### Task objective:
Render the lines from the one containing "Page size: 1654x1241." through the one containing "360, 1654, 993]", inclusive, as a JSON list of strings with one string per line and blank lines omitted.

┏━━

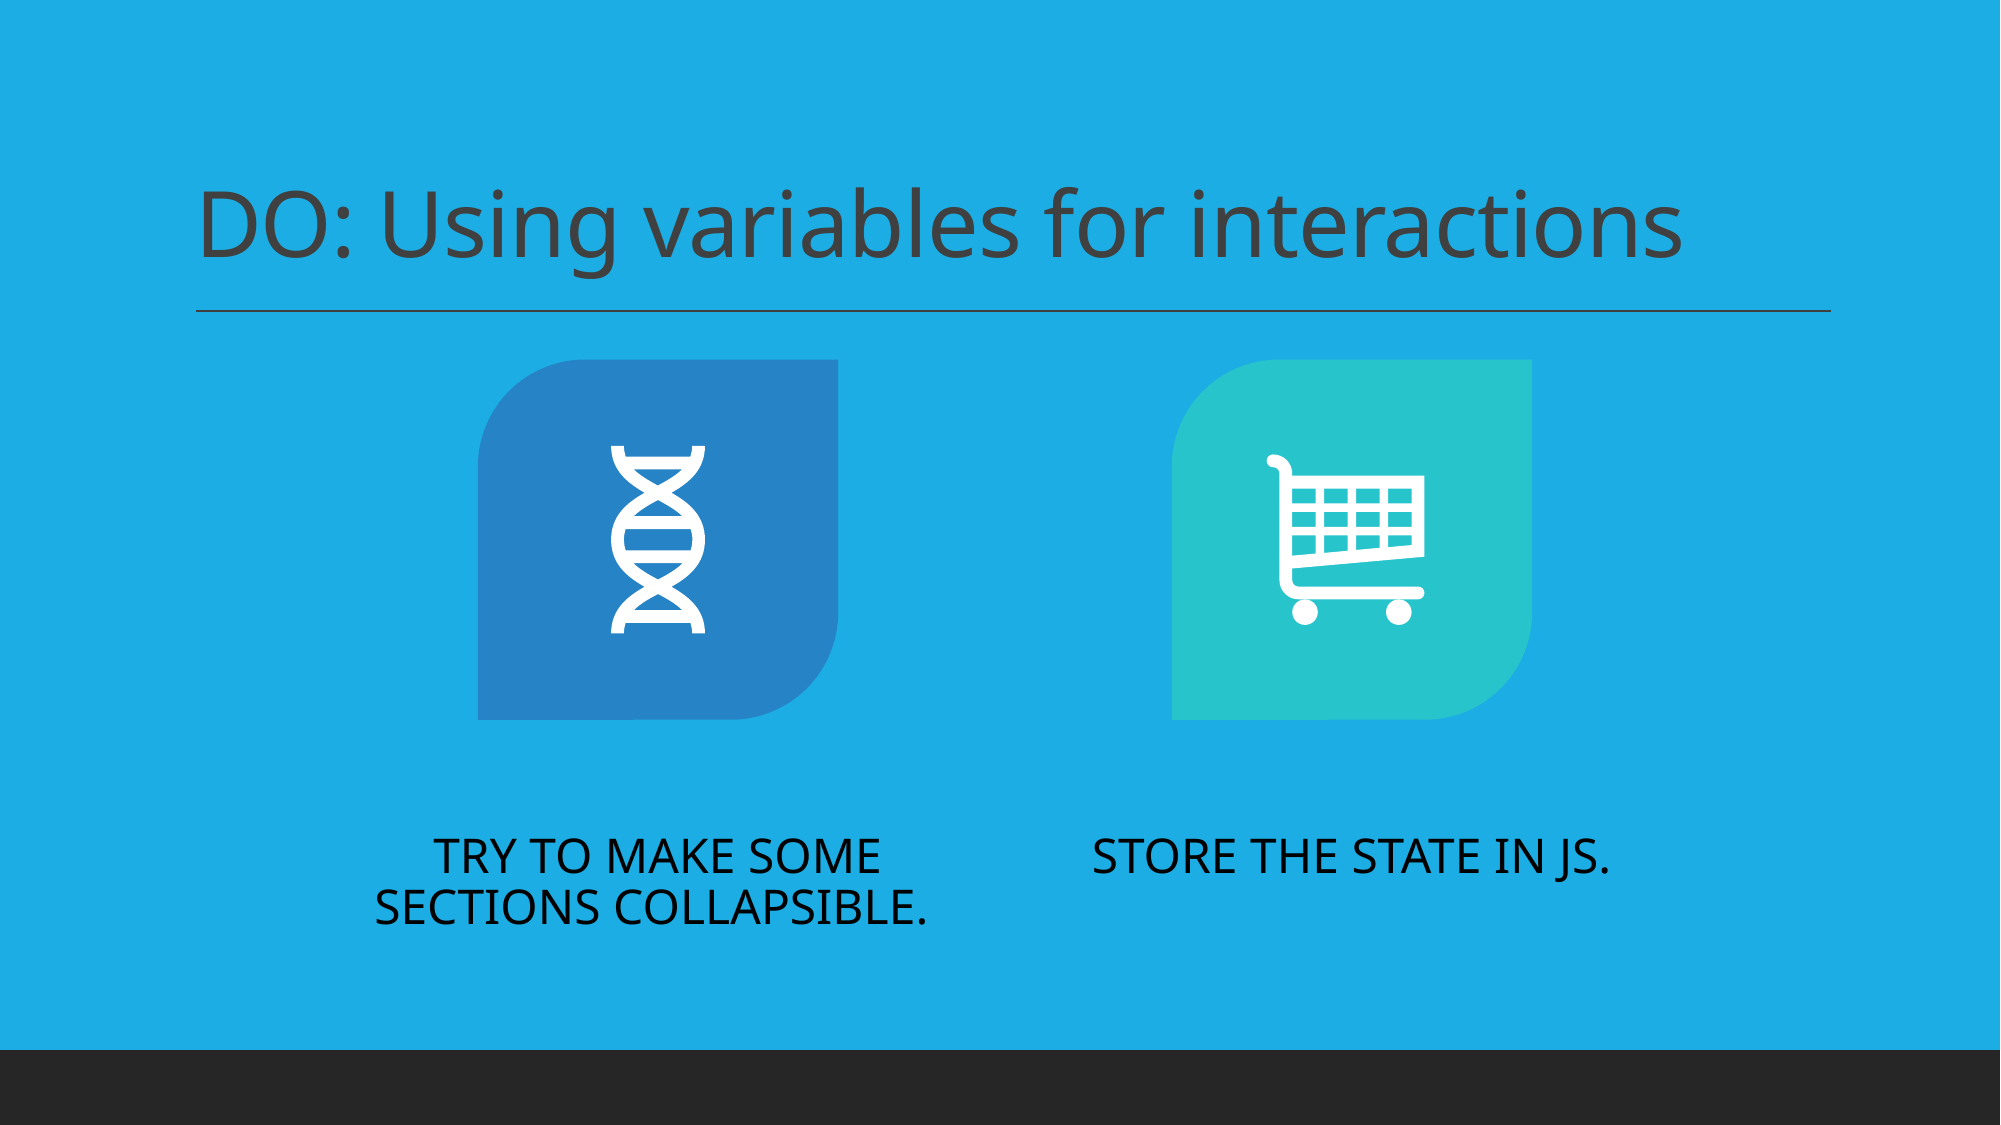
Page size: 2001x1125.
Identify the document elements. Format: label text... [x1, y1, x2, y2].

title DO: Using variables for interactions [180, 47, 1831, 286]
text_box [0, 0, 2000, 1125]
text_box Try to make some sections collapsible. [362, 831, 954, 951]
text_box Store the state in js. [1056, 831, 1648, 951]
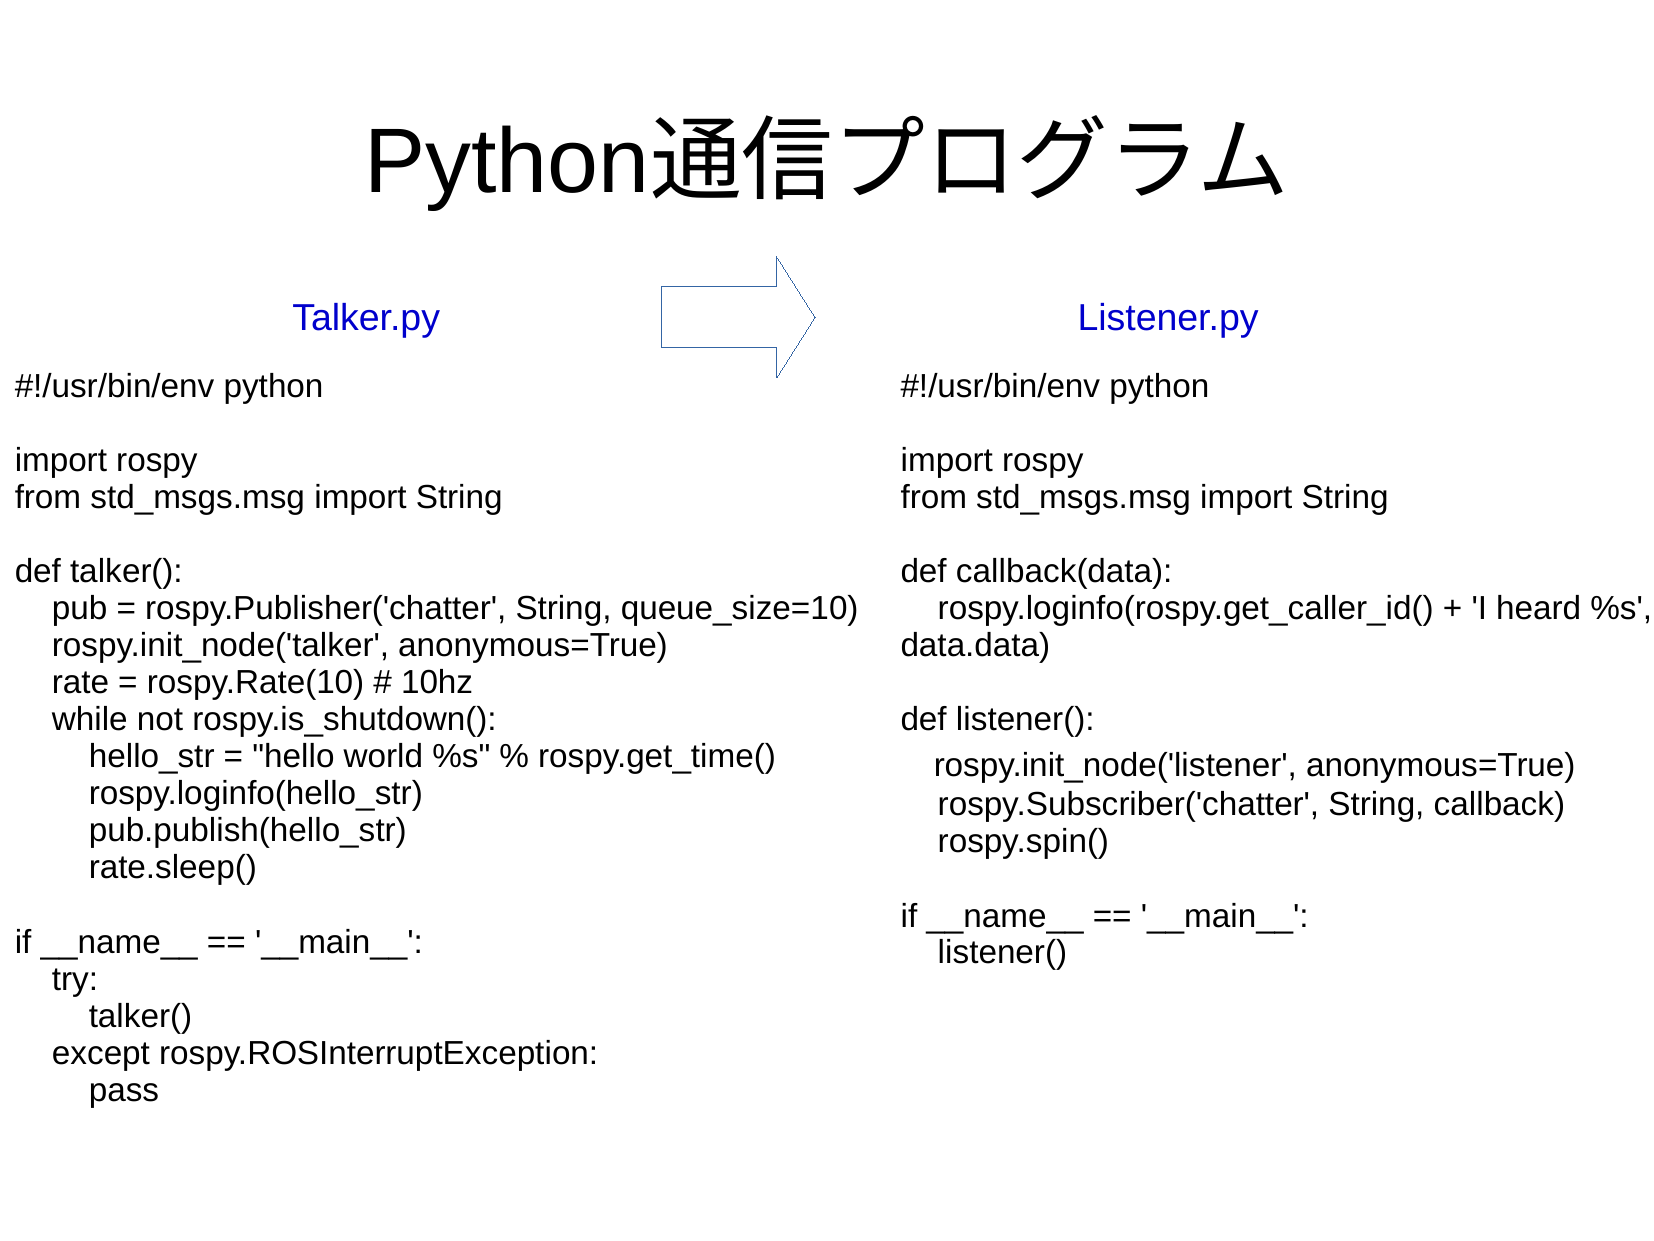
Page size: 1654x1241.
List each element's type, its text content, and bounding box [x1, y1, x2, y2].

text_box Talker.py [277, 289, 455, 347]
title Python通信プログラム [82, 49, 1571, 257]
text_box Listener.py [1062, 289, 1274, 347]
text_box #!/usr/bin/env python import rospy from std_msgs.msg import String def callback(data): rospy.loginfo(rospy.get_caller_id() + 'I heard %s', data.data) def listener(): rospy.init_node('listener', anonymous=True) rospy.Subscriber('chatter', String, callback) rospy.spin() if __name__ == '__main__': listener() [885, 360, 1654, 993]
text_box #!/usr/bin/env python import rospy from std_msgs.msg import String def talker(): pub = rospy.Publisher('chatter', String, queue_size=10) rospy.init_node('talker', anonymous=True) rate = rospy.Rate(10) # 10hz while not rospy.is_shutdown(): hello_str = "hello world %s" % rospy.get_time() rospy.loginfo(hello_str) pub.publish(hello_str) rate.sleep() if __name__ == '__main__': try: talker() except rospy.ROSInterruptException: pass [0, 360, 993, 1147]
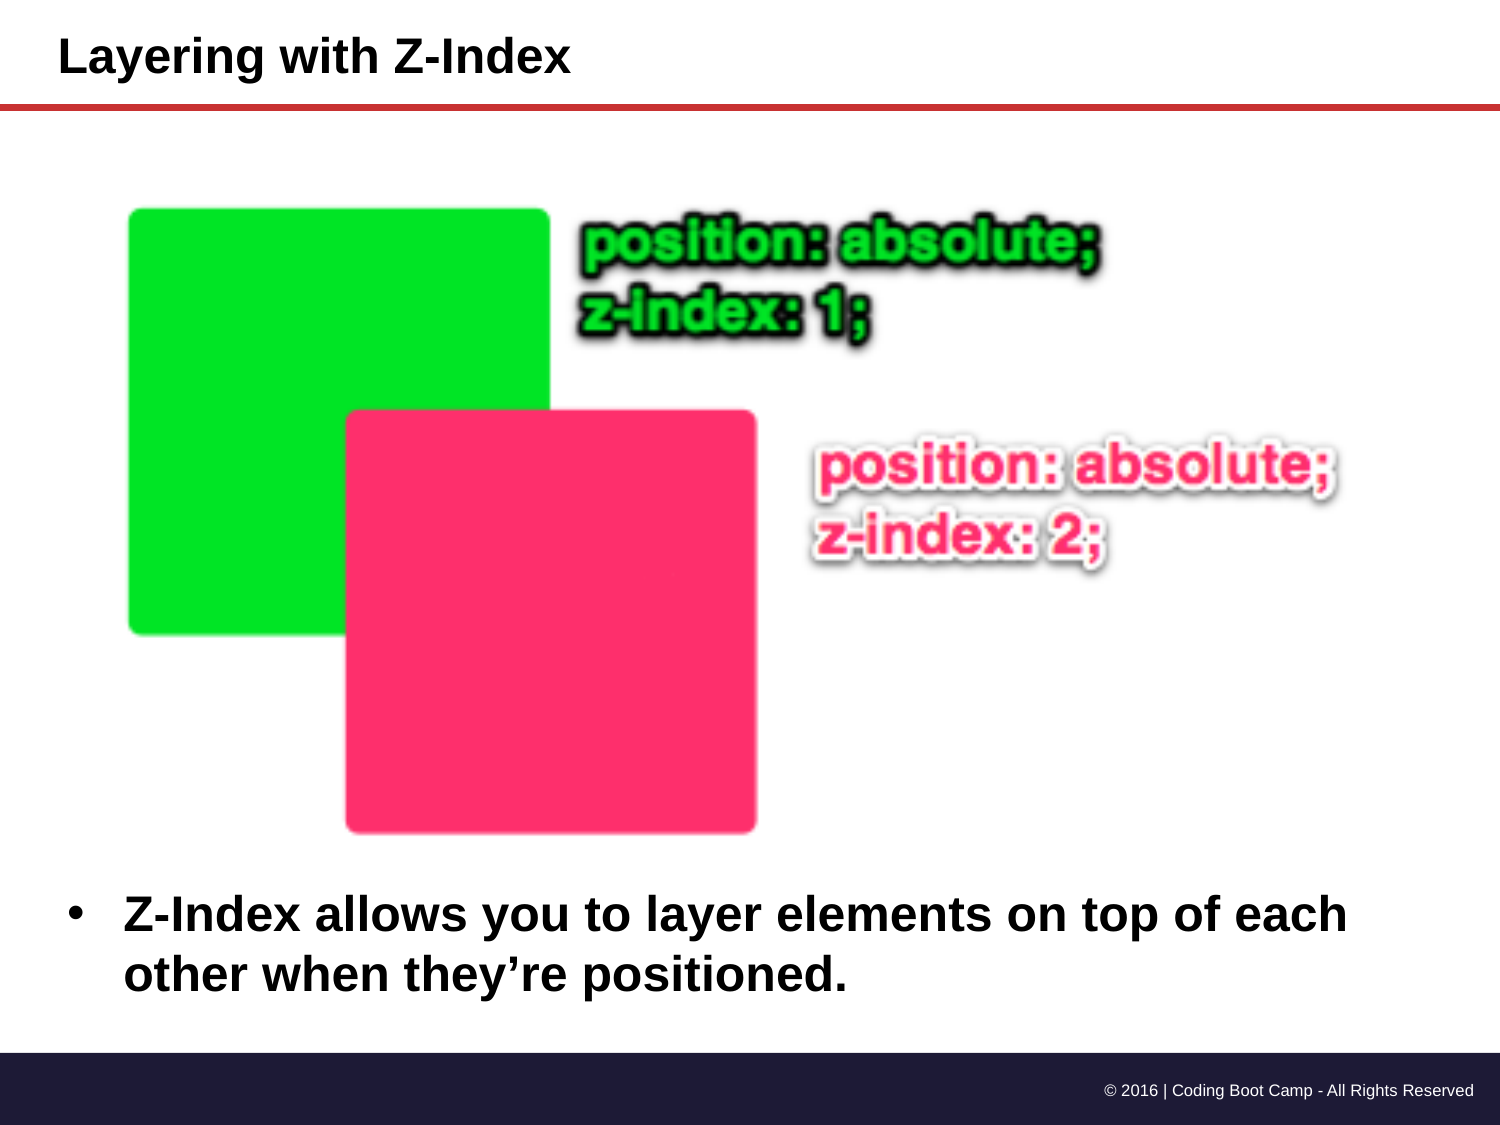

┗━━

### Output of the task:
[
  "Page size: 1654x1241.",
  "List each element's type, its text content, and bounding box [x1, y1, x2, y2].",
  "text_box Talker.py [277, 289, 455, 347]",
  "title Python通信プログラム [82, 49, 1571, 257]",
  "text_box Listener.py [1062, 289, 1274, 347]",
  "text_box #!/usr/bin/env python import rospy from std_msgs.msg import String def callback(data): rospy.loginfo(rospy.get_caller_id() + 'I heard %s', data.data) def listener(): rospy.init_node('listener', anonymous=True) rospy.Subscriber('chatter', String, callback) rospy.spin() if __name__ == '__main__': listener() [885, 360, 1654, 993]"
]